**Data extracts**:

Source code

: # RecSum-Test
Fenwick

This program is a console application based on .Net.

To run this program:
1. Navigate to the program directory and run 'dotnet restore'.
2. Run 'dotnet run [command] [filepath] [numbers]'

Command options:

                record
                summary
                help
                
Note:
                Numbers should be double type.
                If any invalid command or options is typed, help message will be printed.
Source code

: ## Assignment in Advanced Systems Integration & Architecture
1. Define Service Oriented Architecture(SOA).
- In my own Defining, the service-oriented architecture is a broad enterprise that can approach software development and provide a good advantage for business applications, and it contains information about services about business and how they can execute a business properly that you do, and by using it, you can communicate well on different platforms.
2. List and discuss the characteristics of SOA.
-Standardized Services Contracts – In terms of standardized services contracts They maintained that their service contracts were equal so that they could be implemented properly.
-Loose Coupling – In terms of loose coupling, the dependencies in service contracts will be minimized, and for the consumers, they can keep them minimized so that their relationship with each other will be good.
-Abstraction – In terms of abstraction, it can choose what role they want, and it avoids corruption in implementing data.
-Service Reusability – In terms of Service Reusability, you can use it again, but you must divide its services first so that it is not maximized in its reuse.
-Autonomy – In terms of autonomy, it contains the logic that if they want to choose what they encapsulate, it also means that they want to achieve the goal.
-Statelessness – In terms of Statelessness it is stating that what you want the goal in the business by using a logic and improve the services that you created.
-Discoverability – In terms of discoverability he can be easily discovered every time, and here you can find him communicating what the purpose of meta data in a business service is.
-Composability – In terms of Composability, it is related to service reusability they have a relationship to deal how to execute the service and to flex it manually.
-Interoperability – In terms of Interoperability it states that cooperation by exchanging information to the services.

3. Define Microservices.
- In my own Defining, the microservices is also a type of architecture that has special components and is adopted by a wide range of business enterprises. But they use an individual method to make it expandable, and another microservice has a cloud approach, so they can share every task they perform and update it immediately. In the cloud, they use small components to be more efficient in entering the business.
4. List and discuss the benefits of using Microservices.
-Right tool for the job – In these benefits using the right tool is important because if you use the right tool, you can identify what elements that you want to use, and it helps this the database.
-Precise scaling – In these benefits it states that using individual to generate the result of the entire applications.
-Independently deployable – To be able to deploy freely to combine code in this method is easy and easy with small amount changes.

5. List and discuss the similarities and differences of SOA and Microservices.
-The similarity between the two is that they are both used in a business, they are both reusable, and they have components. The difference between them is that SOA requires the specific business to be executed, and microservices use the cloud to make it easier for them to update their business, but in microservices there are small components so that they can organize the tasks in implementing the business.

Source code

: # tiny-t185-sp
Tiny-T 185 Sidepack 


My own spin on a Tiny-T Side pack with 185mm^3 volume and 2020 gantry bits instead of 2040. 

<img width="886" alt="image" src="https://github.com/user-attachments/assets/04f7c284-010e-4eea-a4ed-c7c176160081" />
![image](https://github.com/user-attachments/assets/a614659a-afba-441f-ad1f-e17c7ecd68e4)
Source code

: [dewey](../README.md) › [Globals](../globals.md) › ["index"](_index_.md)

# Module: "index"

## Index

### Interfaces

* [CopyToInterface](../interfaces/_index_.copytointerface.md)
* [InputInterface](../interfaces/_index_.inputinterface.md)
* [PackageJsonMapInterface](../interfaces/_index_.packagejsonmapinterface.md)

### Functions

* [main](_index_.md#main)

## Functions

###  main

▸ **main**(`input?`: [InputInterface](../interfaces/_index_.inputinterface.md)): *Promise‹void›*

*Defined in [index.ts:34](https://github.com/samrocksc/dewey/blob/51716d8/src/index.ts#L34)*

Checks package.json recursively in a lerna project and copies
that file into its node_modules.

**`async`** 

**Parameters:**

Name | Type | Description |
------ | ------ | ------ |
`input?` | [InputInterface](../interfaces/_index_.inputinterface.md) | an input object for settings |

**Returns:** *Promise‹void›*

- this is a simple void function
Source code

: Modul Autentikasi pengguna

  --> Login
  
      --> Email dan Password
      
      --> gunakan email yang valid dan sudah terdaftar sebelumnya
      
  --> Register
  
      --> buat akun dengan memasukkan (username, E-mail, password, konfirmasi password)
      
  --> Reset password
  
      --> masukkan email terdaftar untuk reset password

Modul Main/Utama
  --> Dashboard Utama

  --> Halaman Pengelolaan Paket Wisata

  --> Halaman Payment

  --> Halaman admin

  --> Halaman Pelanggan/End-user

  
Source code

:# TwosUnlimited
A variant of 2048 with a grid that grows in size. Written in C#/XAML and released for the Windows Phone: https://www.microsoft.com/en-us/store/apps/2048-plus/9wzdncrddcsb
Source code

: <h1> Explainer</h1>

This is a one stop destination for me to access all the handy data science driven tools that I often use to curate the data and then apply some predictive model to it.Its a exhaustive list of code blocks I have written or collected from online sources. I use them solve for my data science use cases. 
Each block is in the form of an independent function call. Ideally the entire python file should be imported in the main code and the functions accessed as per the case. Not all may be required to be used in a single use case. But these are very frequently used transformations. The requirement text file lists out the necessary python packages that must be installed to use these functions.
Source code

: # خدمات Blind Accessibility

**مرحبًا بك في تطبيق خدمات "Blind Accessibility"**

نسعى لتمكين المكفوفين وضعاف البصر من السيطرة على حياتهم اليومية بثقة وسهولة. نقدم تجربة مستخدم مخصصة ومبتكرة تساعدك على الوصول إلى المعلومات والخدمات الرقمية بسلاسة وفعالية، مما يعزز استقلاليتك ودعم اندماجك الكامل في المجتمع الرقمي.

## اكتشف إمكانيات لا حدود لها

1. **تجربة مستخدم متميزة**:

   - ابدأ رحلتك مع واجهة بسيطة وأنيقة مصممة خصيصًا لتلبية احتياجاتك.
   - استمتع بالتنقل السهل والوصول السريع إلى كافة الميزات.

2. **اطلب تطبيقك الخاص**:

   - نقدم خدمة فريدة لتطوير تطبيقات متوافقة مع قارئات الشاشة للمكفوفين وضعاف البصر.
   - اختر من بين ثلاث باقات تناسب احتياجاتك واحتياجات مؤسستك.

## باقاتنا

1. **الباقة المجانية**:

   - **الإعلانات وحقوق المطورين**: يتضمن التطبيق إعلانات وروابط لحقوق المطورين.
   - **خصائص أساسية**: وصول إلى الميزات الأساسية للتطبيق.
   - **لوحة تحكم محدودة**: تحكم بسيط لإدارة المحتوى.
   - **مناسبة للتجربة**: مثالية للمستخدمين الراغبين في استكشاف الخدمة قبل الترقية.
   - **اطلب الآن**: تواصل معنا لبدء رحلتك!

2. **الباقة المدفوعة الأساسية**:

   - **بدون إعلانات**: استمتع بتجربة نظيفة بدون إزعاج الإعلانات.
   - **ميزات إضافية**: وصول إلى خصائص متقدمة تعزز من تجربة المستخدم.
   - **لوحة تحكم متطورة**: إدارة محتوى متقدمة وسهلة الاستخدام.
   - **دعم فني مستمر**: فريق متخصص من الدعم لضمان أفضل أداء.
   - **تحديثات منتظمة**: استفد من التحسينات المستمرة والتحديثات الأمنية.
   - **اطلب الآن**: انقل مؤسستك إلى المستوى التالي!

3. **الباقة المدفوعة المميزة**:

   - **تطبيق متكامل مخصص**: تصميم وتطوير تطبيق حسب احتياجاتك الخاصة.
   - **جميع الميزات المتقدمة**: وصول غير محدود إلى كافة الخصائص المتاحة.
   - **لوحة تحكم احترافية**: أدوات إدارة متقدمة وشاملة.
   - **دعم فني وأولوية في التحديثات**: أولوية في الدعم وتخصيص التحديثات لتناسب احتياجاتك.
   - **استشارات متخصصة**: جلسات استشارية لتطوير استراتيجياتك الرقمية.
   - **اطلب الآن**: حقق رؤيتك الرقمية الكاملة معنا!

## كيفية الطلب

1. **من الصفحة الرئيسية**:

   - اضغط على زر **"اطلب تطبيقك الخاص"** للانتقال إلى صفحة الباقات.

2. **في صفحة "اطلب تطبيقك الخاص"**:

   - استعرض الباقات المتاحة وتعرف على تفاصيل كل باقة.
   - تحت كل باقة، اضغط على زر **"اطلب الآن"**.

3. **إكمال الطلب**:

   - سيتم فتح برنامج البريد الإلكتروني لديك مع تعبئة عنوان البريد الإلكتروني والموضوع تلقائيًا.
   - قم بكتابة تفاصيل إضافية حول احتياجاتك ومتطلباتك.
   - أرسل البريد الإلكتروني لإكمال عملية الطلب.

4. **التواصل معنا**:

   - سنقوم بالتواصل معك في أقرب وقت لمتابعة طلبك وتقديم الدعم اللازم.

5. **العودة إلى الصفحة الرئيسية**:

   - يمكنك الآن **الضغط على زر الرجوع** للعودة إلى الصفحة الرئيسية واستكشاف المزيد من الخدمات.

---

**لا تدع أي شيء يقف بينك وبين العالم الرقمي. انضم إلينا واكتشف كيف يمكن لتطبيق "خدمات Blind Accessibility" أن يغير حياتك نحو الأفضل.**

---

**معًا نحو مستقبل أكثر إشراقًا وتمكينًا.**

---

**Aim of the exercise**:
Transcribe the material exactly, stopping after the "1. Define Service Oriented Architecture(SOA)." line.

**Exercise response**:
Source code

: # RecSum-Test
Fenwick

This program is a console application based on .Net.

To run this program:
1. Navigate to the program directory and run 'dotnet restore'.
2. Run 'dotnet run [command] [filepath] [numbers]'

Command options:

                record
                summary
                help
                
Note:
                Numbers should be double type.
                If any invalid command or options is typed, help message will be printed.
Source code

: ## Assignment in Advanced Systems Integration & Architecture
1. Define Service Oriented Architecture(SOA).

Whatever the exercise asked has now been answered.